The CPI is expected to show a rise of 0.3% in September, according to economists surveyed by The Wall Street Journal, moderating in part because cheaper gasoline kept the overall price increase down. Still, the rise in the CPI over the past year is expected to be little changed at around 8.2%.
The core CPI reading, which strips out food and energy, is forecast to rise a more pronounced 0.5% in September. That would push the yearly rate of core inflation up to 6.5% from 6.3%, economists estimate, to match the sharpest core increase since 1982.
Meanwhile, concerns about liquidity in the U.S. Treasury market were underlined Wednesday by U.S. Treasury Secretary Janet Yellen.
“We are worried about a loss of adequate liquidity in the market,” Yellen said Wednesday in response to questions following a speech in Washington, according to news reports. Yellen said the balance-sheet capacity of broker-dealers to engage in market-making in the Treasury market hadn’t expanded much, while the overall supply of Treasurys has increased.

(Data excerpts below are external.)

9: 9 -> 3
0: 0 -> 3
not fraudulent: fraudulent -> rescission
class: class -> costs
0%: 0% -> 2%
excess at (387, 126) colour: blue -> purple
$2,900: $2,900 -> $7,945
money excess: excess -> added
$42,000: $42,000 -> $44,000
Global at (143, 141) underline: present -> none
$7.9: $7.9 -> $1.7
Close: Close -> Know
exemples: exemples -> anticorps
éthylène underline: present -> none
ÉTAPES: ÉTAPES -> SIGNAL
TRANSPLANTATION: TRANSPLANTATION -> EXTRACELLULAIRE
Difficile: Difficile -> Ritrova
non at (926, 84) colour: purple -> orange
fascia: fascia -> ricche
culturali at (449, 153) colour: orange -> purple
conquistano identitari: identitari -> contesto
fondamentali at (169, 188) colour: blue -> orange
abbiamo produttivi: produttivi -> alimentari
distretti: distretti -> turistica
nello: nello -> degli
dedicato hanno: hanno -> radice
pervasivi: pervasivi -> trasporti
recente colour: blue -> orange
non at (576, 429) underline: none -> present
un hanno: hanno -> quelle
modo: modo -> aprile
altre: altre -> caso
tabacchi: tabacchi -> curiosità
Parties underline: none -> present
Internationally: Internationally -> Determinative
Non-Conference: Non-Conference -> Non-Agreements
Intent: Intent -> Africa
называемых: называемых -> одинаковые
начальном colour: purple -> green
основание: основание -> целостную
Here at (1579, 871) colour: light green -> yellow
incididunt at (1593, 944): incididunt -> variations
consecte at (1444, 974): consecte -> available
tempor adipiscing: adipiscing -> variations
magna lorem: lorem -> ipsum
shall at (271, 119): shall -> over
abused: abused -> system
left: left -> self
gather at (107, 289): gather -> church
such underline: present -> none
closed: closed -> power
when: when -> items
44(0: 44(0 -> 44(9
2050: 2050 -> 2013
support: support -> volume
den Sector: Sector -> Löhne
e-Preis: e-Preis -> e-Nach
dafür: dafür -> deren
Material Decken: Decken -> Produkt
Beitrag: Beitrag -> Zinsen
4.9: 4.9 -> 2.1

The Treasury Department will wrap up this week’s auctions with an $18 billion 30-year bond reopening Thursday afternoon.
What analysts say
“The market reaction to this release will be asymmetric in our view, given that the Fed has already taken very hawkish steps to counter inflationary pressure,” said economists at UniCredit Bank, in a note.
“Higher-than-predicted figures would probably have a stronger (negative) impact on USTs (and fixed income securities in general) than lower-than-expected data would. Expectations on future fed-funds rate hikes will be influenced as well,” he wrote.